Correlated Mutivariate Distribution Simulation

Sample correlation matrix csv file

Correlation Matrix, LoB1, LoB2, LoB3, LoB4, LoB5
LoB1, 1, 0.5, 0.5, 0.3, 0.2
LoB2, 0.5, 1, 0.5, 0.7, 0.3 
LoB3, 0.5, 0.5, 1, 0.2, 0.5
LoB4, 0.3, 0.7, 0.2, 1, 0.3
LoB5, 0.2, 0.3, 0.5, 0.3, 1

Sample multi-line distribution json file

[
    {
        "index": 1,
        "dist_name": "LoB1",
        "dist_type": "gamma",
        "dist_param": [2, 1]
    },
    {
        "index": 2,
        "dist_name": "LoB2",
        "dist_type": "lognormal",
        "dist_param": [2, 1]
    },
    {
        "index": 3,
        "dist_name": "LoB3",
        "dist_type": "gamma",
        "dist_param": [3, 1]
    },
    {
        "index": 4,
        "dist_name": "LoB4",
        "dist_type": "lognormal",
        "dist_param": [3, 2]
    },
    {
        "index": 5,
        "dist_name": "LoB5",
        "dist_type": "gamma",
        "dist_param": [4, 2]
    }
]
import pandas as pd
from ActSim import StochasticSimulator

##### Generate correlated mutivariate distribution
corr_matrix_file = 'examples/correlated_sim/corr_matrix.csv'
dist_list_file = 'examples/correlated_sim/dist_list.json'
simulator = StochasticSimulator("normal", [1,0], "normal",[1,0], 100000, True, 1234) # placeholder parameters for the simulator
simulator.gen_multivariate_corr_simulations(corr_matrix_file, dist_list_file, True)
simulator._all_simulations_data
data = pd.DataFrame(simulator._all_simulations_data)
data_t = data.transpose()
# Compute correlation matrix
correlation_matrix = data_t.corr()
print(correlation_matrix)

Synthetic Claim Simulation

##########################################
###### Synthetic Claim Simulation ########
##########################################
import pandas as pd
import numpy as np
from ActSim import ClaimSimulator

# Simulate policy characteristics
policies = pd.DataFrame({
    'policy_id': range(1, 101),
    'freq_dist': 'poisson',
    'freq_params': list(zip(np.random.uniform(0.6, 0.8, 100).round(2),)), 
    'sev_dist': 'lognormal',
    'sev_params': list(zip(np.random.uniform(0.8, 1.2, 100).round(2), np.random.uniform(0.3, 0.7, 100).round(2))),
    'start_date': pd.Timestamp('2023-01-01'),
    'end_date': pd.Timestamp('2023-12-31'),
})

# Instantiate the ClaimSimulator with input policies and np random seed 42
claim_sim = ClaimSimulator(policies, 42)

# Access the processed policy DataFrame
claim_sim.policies

# Run the claim simulation (frequency × severity) for all policy groups
claim_sim.simulate_claims()

# Access the resulting simulated claim records
claim_sim.claim_data

# Set parameters for the non-homogeneous Poisson process (NHPP) for date simulation
lambda0 = 10     # Baseline intensity
alpha = 0.5      # Seasonality amplitude
phase = 0        # Phase shift of the seasonality
T = 1            # Duration of the exposure in years

# Simulate claim occurrence dates using a seasonal NHPP
claim_sim.simulate_dates_nhpp(lambda0, alpha, phase, T)

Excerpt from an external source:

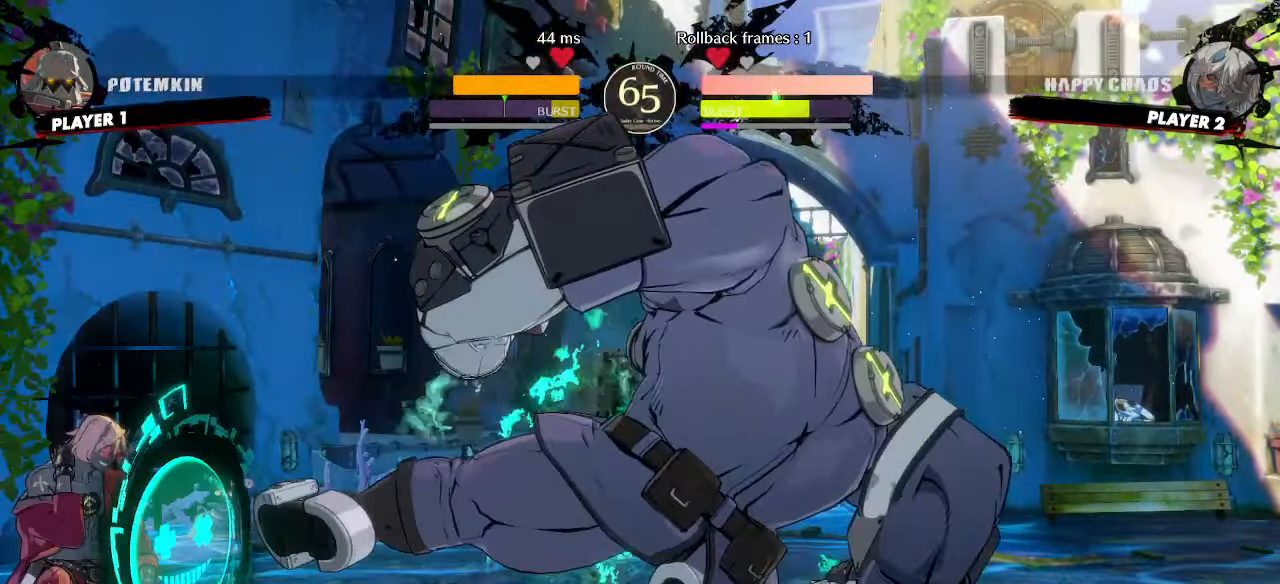
{"dt_ms": 500, "buttons": ["DPAD_DOWN", "DPAD_LEFT"], "events": []}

# Define base loss development factors (LDFs) by development month
base_LDFs = {
    0: 2,     # Initial LDF at 0 months
    3: 1.5,   # LDF at 3 months
    6: 1.2,
    9: 1.1,
    12: 1.05,
    15: 1.02,
    18: 1.00  # Ultimate LDF at 18 months
}

volatility = 0.1      # Standard deviation for stochastic fluctuation in LDFs
tail_factor = 1.0     # No additional tail development (fully developed at 18 months)

# Simulate the claim development triangles based on LDFs and apply stochastic volatility
claim_sim.simulate_claim_development(base_LDFs, volatility, tail_factor)

# Access the simulated claim development triangle or long-format development data
claim_sim.claim_development

# Access updated policies (could include mappings to simulated claims)
claim_sim.policies

# Save the simulated claim development data to a file (replace with actual path)
claim_sim.save_claim_development('sample_file_path')

Development

Setting up Development Environment

# Clone the repository
git clone https://github.com/jzhng105/ActSim.git
cd ActSim

# Create virtual environment
python -m venv venv
source venv/bin/activate  # On Windows: venv\Scripts\activate

Contributing

We welcome contributions! Please see our Contributing Guide for details.

Development Workflow

  1. Fork the repository
  2. Create a feature branch (git checkout -b feature/amazing-feature)
  3. Make your changes
  4. Add tests for new functionality
  5. Ensure all tests pass (pytest)
  6. Commit your changes (git commit -m 'Add amazing feature')
  7. Push to the branch (git push origin feature/amazing-feature)
  8. Open a Pull Request

License

This project is licensed under the Apache License - see the LICENSE file for details.

Citation

If you use ActSim in your research, please cite:

@software{ActSim2025,
  title={ActSim: A Python package for actuarial risk modeling and simulation},
  author={Juntao Zhang},
  year={2025},
  url={https://github.com/jzhng105/ActSim}
}

Support

Changelog

See CHANGELOG.md for a list of changes and version history.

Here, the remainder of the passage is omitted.